(AVAILABLE RECORDS)

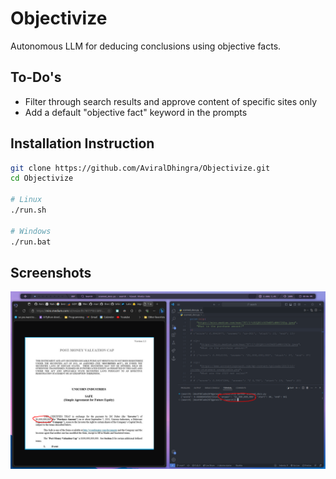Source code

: # Objectivize
Autonomous LLM for deducing conclusions using objective facts.

## To-Do's
 - Filter through search results and approve content of specific sites only
 - Add a default "objective fact" keyword in the prompts
 
 ## Installation Instruction
 ```bash
 git clone https://github.com/AviralDhingra/Objectivize.git
 cd Objectivize
 
 # Linux
 ./run.sh
 
 # Windows
 ./run.bat
 ```

## Screenshots
![Demo](./screenshots/2023-04-23_17-04.png)
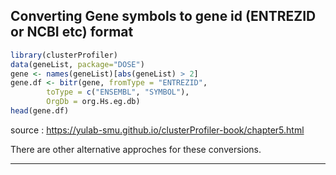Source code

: ## Converting Gene symbols to gene id (ENTREZID or NCBI etc) format

```r
library(clusterProfiler)
data(geneList, package="DOSE")
gene <- names(geneList)[abs(geneList) > 2]
gene.df <- bitr(gene, fromType = "ENTREZID",
        toType = c("ENSEMBL", "SYMBOL"),
        OrgDb = org.Hs.eg.db)
head(gene.df)
```
source : https://yulab-smu.github.io/clusterProfiler-book/chapter5.html

There are other alternative approches for these conversions.

-----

(End AVAILABLE RECORDS)

Show every line of the data that includes the string "clusterProfiler".

library(clusterProfiler)
source : https://yulab-smu.github.io/clusterProfiler-book/chapter5.html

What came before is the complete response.